E Investment Decisions Made On The Basis Of Government's Income Statement And Balance Sheet

Webster’s dictionary defines allegory as a story in which people, things or happenings have a symbolic or hidden meaning that can be used effectively in teaching or explaining difficult ideas.Accordingly, an allegoric story is used here to explain the important difference between a government income statement and balance sheet, and its application for investment decisions in financial markets.

Simplistically, the government’s income statement records all its activity over a specific period of time during which it brings in revenues, disburses some benefits and pays some expenses. Individual and corporate income taxes provide the lion’s share of those revenues.When the cost of government and its expenditures are deducted from its revenues the balance is either a surplus or savings, or as has been our experience over the last few decades – there is a budget deficit.Such deficits have to be financed, and it results in persistent issue and growth of our national debt.In our allegory, the budget deficits will be represented by a not large hole in the hull of a ship, whereas the governmental debt is represented by the accumulated flow of water in the hull of a ship

The balance sheet of our government shows its assets, which include value for its vast holdings of land, and liabilities which should include our sovereign national debt and all unfunded liabilities.The difference between these two values, in accounting terms, would show the net worth of the nation.A large positive value would imply that the U.S. is a wealthy country, whereas a large negative value would signify that the country cannot honor or fully pay its liabilities and is bankrupt.

Corporations and individuals are presently required to provide accounting of their activities to the government on a quarterly basis in order that it may collect tax revenues on a timely basis.It is noteworthy that there are two acknowledged methods of accounting; on a cash basis, one only records the amounts actually received or expended during the accounting period, whereas on generally accepted accounting principle basis (GAAP) one has to recognize revenues and expenses on an incurred basis.  Under GAAP, the sale of a large project or product which provides a multi-year revenue stream, or the multiyear expenditure of contractual amounts from an agreement would have to be recognized in the year the contract was signed.

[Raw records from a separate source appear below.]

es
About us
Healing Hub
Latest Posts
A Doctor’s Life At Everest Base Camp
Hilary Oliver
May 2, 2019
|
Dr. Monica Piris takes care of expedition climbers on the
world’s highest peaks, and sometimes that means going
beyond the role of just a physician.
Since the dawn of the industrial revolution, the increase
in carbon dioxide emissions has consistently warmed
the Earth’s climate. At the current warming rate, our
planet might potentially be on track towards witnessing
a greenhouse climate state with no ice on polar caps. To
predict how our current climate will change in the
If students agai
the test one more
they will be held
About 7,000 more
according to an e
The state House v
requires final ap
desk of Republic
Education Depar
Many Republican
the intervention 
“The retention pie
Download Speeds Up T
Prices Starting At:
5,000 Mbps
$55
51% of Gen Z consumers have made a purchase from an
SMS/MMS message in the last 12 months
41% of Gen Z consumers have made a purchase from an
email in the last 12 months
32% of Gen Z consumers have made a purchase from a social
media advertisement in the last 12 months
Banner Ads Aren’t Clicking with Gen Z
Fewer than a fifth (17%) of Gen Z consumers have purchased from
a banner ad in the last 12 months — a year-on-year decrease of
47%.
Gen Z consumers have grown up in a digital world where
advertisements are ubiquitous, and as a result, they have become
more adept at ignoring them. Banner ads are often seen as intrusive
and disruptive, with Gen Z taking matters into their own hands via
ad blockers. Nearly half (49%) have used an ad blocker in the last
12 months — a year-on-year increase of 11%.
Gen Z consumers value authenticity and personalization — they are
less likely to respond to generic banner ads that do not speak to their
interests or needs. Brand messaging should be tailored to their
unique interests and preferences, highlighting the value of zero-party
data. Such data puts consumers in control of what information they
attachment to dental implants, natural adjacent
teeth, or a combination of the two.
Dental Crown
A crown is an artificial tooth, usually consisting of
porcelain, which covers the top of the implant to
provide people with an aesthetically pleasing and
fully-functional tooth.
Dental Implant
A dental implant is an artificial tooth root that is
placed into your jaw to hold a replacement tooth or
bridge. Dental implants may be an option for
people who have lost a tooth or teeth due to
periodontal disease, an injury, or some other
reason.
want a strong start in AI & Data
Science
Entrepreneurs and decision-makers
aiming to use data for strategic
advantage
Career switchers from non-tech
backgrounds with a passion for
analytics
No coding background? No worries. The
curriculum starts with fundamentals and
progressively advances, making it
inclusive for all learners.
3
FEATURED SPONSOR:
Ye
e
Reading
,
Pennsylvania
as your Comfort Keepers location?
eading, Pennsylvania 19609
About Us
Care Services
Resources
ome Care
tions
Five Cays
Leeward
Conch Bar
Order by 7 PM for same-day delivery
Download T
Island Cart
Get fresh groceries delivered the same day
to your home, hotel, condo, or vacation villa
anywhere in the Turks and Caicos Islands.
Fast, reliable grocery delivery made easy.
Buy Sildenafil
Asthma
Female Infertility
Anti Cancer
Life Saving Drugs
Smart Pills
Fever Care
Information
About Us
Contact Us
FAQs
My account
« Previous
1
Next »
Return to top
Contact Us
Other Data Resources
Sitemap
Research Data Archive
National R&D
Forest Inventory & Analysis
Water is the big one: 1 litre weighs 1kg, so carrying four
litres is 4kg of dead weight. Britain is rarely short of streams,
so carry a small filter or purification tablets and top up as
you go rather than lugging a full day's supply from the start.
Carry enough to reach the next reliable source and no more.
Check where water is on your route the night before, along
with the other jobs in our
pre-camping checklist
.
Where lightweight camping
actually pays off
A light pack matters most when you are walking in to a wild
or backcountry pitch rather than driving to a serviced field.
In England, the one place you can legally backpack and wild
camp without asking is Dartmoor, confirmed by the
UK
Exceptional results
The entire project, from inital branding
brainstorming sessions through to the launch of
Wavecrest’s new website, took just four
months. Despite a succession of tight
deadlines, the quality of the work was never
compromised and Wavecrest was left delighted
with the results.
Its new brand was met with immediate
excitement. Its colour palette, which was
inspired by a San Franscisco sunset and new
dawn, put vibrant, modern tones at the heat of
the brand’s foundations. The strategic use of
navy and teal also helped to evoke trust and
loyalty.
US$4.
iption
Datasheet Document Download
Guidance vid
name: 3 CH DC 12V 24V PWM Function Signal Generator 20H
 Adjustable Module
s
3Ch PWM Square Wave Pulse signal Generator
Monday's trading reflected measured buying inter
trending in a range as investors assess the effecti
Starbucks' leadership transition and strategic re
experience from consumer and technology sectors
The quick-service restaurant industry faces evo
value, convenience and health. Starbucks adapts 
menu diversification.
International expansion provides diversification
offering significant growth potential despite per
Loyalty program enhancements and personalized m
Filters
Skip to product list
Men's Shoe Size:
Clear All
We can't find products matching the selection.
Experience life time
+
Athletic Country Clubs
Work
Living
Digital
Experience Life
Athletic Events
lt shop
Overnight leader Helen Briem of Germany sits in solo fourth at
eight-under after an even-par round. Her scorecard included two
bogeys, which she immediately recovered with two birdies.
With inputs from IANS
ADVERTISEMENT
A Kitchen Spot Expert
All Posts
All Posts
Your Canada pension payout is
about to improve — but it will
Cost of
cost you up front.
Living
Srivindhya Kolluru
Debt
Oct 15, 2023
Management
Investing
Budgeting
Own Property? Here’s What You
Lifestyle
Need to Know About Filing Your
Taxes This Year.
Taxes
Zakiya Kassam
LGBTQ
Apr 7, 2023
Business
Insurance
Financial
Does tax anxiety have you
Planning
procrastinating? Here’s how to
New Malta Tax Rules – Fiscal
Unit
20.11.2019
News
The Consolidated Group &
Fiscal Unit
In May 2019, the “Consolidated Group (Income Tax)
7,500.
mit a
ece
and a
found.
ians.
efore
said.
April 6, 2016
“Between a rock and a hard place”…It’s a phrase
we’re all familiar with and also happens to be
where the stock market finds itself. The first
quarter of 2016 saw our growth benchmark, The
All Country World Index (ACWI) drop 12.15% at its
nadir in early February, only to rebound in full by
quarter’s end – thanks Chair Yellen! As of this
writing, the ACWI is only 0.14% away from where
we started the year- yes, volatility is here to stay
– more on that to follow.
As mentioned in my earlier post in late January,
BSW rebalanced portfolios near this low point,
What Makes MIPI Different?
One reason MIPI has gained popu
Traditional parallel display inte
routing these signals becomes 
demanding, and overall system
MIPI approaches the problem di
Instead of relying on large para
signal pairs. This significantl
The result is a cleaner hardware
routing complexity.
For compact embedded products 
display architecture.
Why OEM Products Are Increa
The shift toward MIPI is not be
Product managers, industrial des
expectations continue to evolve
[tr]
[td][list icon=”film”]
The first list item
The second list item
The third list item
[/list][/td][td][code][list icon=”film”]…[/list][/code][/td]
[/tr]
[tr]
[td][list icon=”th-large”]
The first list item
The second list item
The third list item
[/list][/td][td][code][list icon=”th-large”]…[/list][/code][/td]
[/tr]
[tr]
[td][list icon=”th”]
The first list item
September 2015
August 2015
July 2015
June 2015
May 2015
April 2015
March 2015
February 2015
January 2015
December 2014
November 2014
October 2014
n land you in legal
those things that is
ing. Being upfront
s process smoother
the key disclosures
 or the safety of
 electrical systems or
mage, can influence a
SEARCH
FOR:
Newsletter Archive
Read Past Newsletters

It is noteworthy that our government does not conduct its accounting on a GAAP basis -which it demands from all corporations.It may be said, without exaggeration, that if corporations did their accounting on a basis consistent with that of government that the officers of these corporations would be jailed for fraud.It is easy to see why this would be the case by citing one simple example: if corporations only showed the amount they expended for retired employee pensions in the present year rather than the amounts necessary to be set aside to fund future pensions for all employees they would be substantially understating their liabilities thereby fraudulently inflating the company’s net worth.Accordingly, under its cash accounting basis, government accounting records the amounts expended for Social Security, Medicare and other welfare programs for the current year, but neither does it calculate or show the amount of the actual liability nor the amount necessary to be set aside to fully fund those liabilities. A respected professor/economist at the Boston University, Laurence Kotlikoff, has estimated that on a GAAP accounting basis our government has unfunded liabilities of approximately $200 trillion, rendering the nation unable to meet its financial obligations of the future – therefore bankrupt.

For decades our government has used misdirection, now called fake news, which keeps the populace and Congress from focusing on the real problems of governance.  Our media will focus on sex scandals or wars, while our elected officials’ fiscal spending transgressions have accumulated to levels now endangering our financial markets and the solvency of this very nation.For this reason, any means, including the use of allegory, is reasonable to bring attention to and explain in simple terms the plight of our endangered nation, and the faulty illusion of soundness in financial markets.

Investment decisions

Classical investment analysis for equities would require an informed investor to first look at the market’s investment environment as a whole.If that environment is healthy, then there is more opportunity of profitable investment when compared to an economic environment which is weak.One would select an industry which is stable or growing and has a good regulatory record, and then look to analyze individual companies.That company could be small with expectations of rapid revenue and earnings growth, or it could be a relatively large company where the rate of growth is lower but it is balanced by the expectations greater stability of results.In our allegory increased growth will be represented by a ship of state moving at a faster speed.

Equity investors are often less concerned with a company’s balance sheet as opposed to its income statement.Supposedly, growth in revenues and earnings will fix all corporate problems.But this is not always so.A company developing a new product for its market uses up its cash balances in that process.If its cash is spent before the product is available to be sold in the market, and further borrowing is denied by investors, the company is forced to close down – with prior investors losing their money.

Fixed income investors are not so much interested in huge capital gains but rather in the certainty of receiving regular cash disbursements in addition to getting the original loan repaid.This type of investor is much more interested in the soundness of that company’s assets, liabilities and its net worth.This investor focuses on that company’s ability to repay all of its liabilities, and therefore is highly interested in the company’s balance sheet.  It should be obvious that the fixed income investor is more conservative than the equity investor.  In our allegory, a lack of financial soundness is represented by the draft of the ship (the part under water) and the size of the hole in its hull that allows water to flow into the ship’s hull and endanger its eventual sinking – regardless of the speed at which the ship is moving forward.